Well now there was an Irish song, Bold Phelim Brady, the Bard of Armagh. Now, Bold Phelim Brady was the Archbishop of Armagh in the eighteenth century. And because of the bad laws, he had to dress himself up as a bard and go around with his harp, playing from door to door, to avoid the people who’d take the head off him. At that time, there was a big price on… Catholic priests; bishops would cost more, they got more of a bonus. And this was something like the way the song went:

Oh list to the lay of a poor Irish harper,
And scorn not the strains of his poor withered hands,
But remember his fingers, could once move more sharper,
As he played the tunes of his dear native land.

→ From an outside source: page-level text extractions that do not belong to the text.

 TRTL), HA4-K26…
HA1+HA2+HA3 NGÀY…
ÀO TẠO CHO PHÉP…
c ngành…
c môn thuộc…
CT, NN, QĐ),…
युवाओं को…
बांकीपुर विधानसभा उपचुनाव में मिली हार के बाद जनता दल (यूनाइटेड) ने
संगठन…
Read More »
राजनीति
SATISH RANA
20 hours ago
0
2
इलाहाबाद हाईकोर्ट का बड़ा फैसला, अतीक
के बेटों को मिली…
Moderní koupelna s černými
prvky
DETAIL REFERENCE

At a fair or a wake I would swing my shillelagh,
And trip through the fair with my brogues bound with straw.
There all the pretty colleens around me assembled
Loved bold Phelim Brady, the Bard of Armagh.

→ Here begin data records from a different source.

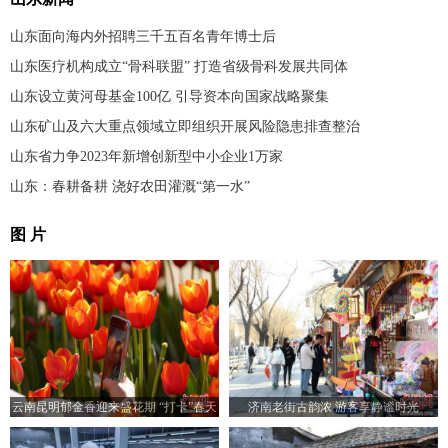
山东面向海内外招聘三千五百名青年博士后
山东医疗机构成立“骨科联盟” 打造省级骨科发展共同体
山东设立黄河母基金100亿 引导资本向国家战略聚集
山东矿山及六大重点领域立即组织开展风险隐患排查整治
山东省力争2023年新增创新型中小企业1万家
山东：春耕备耕 浇好农田灌溉“第一水”
图 片
云南昆明郁金香迎来盛花期 “打卡”春天
济南老街古韵浓 游客享静谧时光
的浪漫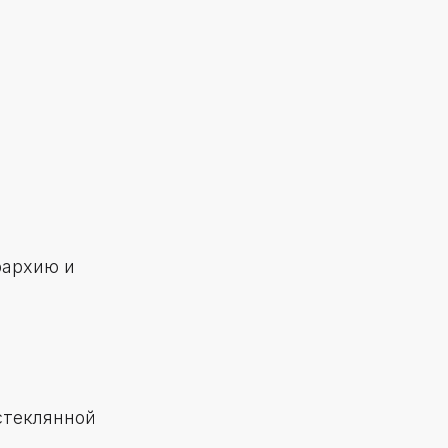
рархию и
стеклянной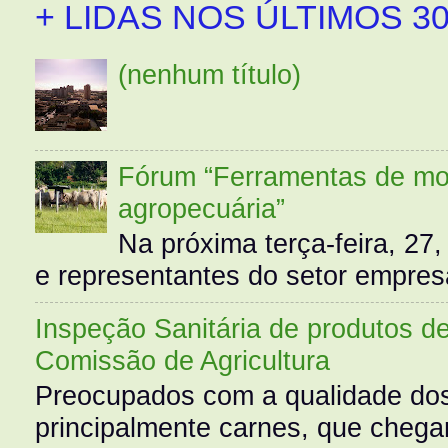
+ LIDAS NOS ÚLTIMOS 30
(nenhum título)
Fórum “Ferramentas de mo
agropecuária”
Na próxima terça-feira, 27,
e representantes do setor empres
Inspeção Sanitária de produtos d
Comissão de Agricultura
Preocupados com a qualidade dos
principalmente carnes, que cheg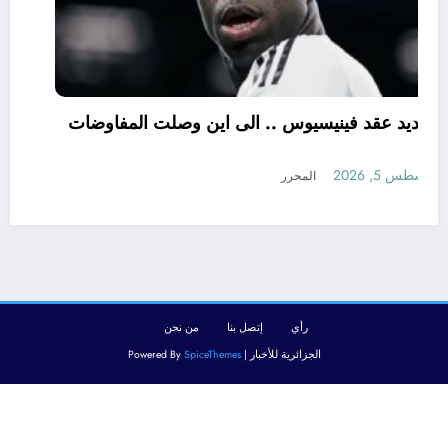
تجديد عقد فينيسيوس .. الى اين وصلت المفاوضات
؟
أغسطس 5, 2026
المحرر
رأي
إتصل بنا
من نحن
الجزائرية للأخبار | Powered By
SpiceThemes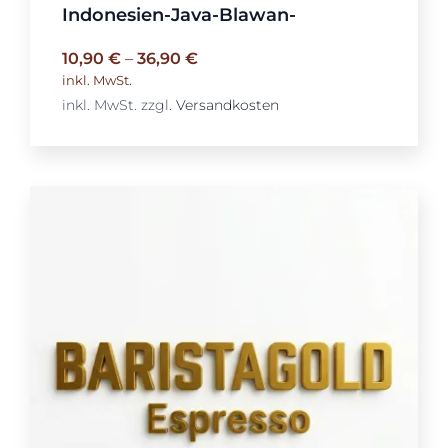
Indonesien-Java-Blawan-
10,90
€
–
36,90
€
inkl. MwSt.
inkl. MwSt.
zzgl.
Versandkosten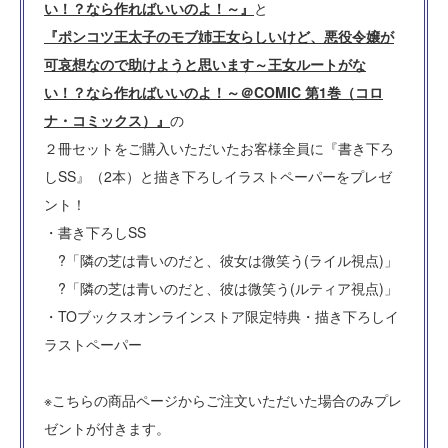
い！？なら作ればいいのよ！～』
と
『ポンコツ王太子のモブ姉王女らしいけど、悪役令嬢が
可哀想なので助けようと思います～王女ルートがな
い！？なら作ればいいのよ！～＠COMIC 第1巻（コロ
ナ・コミックス）』
の
２冊セットをご購入いただいたお客様全員に『書き下ろ
しSS』（2本）と描き下ろしイラストペーパーをプレゼ
ント！
・書き下ろしSS
?「隣の芝は青いのだと、彼女は微笑う(ライル視点)」
?「隣の芝は青いのだと、彼は微笑う(ルティア視点)」
・TOブックスオンラインストア限定特典・描き下ろしイ
ラストペーパー
※こちらの商品ページからご注文いただいた場合のみプレ
ゼントが付きます。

And when Sergeant Death in his cold arms embrace me,
Then lull me to sleep with old ‘Erin-go-Bragh,’
By the side of my Kathleen, my own wife, oh, place me,
Then forget Phelim Brady, the Bard of Armagh.

Notes

This rebel song is sung to the tune of ‘The Streets of Laredo’ (or, as Joe called it, ‘The Streets of Toledo’) with which it bears some thematic resemblance. It has been frequently recorded by modern folksingers. Both Margaret Barry and the Clancy Brothers performed it; and Tommy Makem at one stage even took to referring to himself as ‘The Bard of Armagh!’ Either of these may have been Joe’s source for the song (his version and Tommy Makem’s differ in much the same ways from the versions in printed sources) – or it may have been the other way around.

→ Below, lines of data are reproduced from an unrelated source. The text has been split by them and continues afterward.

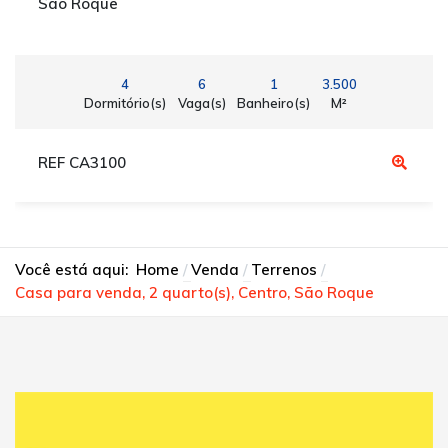
São Roque
4
6
1
3.500
Dormitório(s)
Vaga(s)
Banheiro(s)
M²
REF CA3100
Você está aqui:
Home
Venda
Terrenos
Casa para venda, 2 quarto(s), Centro, São Roque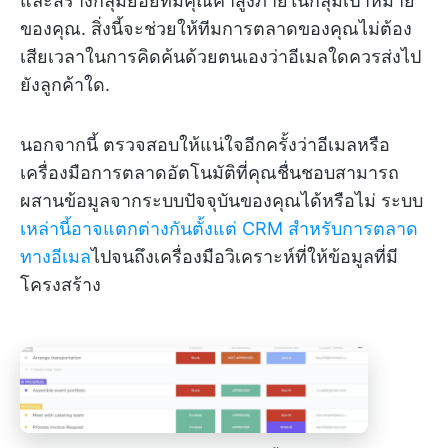
และสร้างกลุ่มย่อยที่มีคุณค่าสูงภายในกลุ่มเป้าหมาย
ของคุณ. สิ่งนี้จะช่วยให้ทีมการตลาดของคุณไม่ต้อง
เสียเวลาในการคิดค้นด้วยตนเองว่าอีเมลใดควรส่งไป
ยังลูกค้าใด.
นอกจากนี้ ตรวจสอบให้แน่ใจอีกครั้งว่าอีเมลหรือ
เครื่องมือการตลาดอัตโนมัติที่คุณชื่นชอบสามารถ
ผสานข้อมูลจากระบบปัจจุบันของคุณได้หรือไม่ ระบบ
เหล่านี้อาจแตกต่างกันตั้งแต่ CRM สำหรับการตลาด
ทางอีเมล
ไปจนถึงเครื่องมือวิเคราะห์ที่ให้ข้อมูลที่มี
โครงสร้าง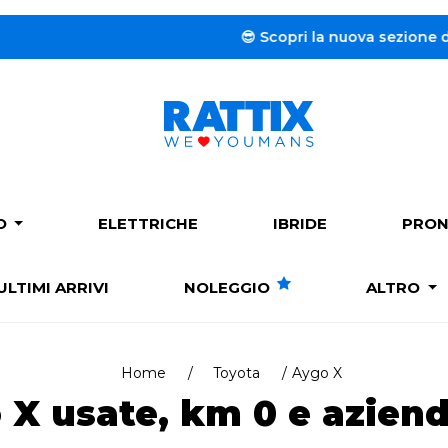
😎 Scopri la nuova sezione dedicata al
PO
ELETTRICHE
IBRIDE
PRON
ULTIMI ARRIVI
NOLEGGIO
ALTRO
Home
Toyota
Aygo X
X usate, km 0 e aziend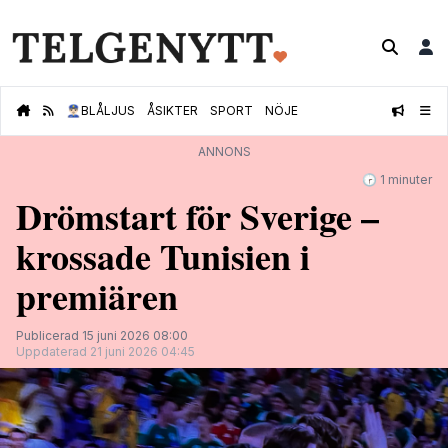
👮🏻‍♂️
BLÅLJUS
ÅSIKTER
SPORT
NÖJE
ANNONS
🕝 1 minuter
Drömstart för Sverige –
krossade Tunisien i
premiären
Publicerad 15 juni 2026 08:00
Uppdaterad 21 juni 2026 04:45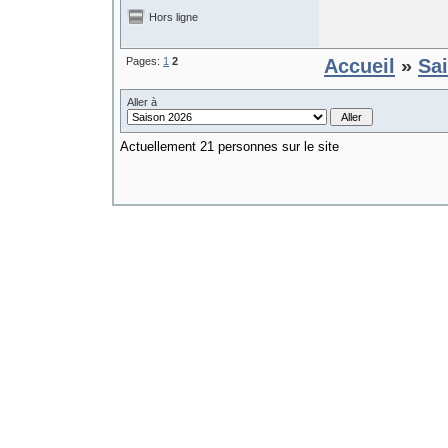
Hors ligne
Pages:
1
2
Accueil
»
Sa
Aller à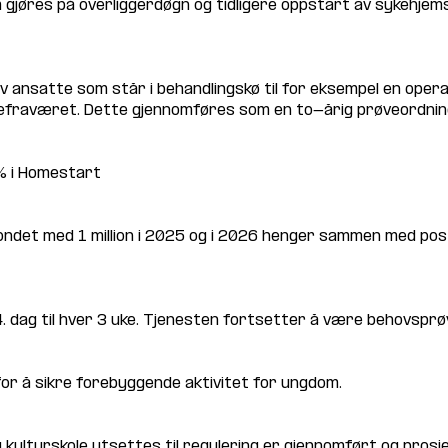
gjøres på overliggerdøgn og tidligere oppstart av sykehjems
av ansatte som står i behandlingskø til for eksempel en opera
efraværet. Dette gjennomføres som en to-årig prøveordnin
% i Homestart
ndet med 1 million i 2025 og i 2026 henger sammen med post
. dag til hver 3 uke. Tjenesten fortsetter å være behovsprø
t for å sikre forebyggende aktivitet for ungdom.
g kulturskole utsettes til regulering er gjennomført og prosje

The song’s earliest documented occurrence is on a broadsheet in the Bodleian Library (Bodleian, Firth b.25(11), ‘The Bard of Armagh’, P. Brereton (Dublin), c.1867). The legend regarding the Archbishop of Armagh is generally cited as background to the song, although neither Joe nor any other source I’ve seen has sought to explain how a Catholic archibishop might have acquired a wife named Kathleen. Was she part of the disguise?

This song was recorded while Joe was Artist in Residence at University of Washington.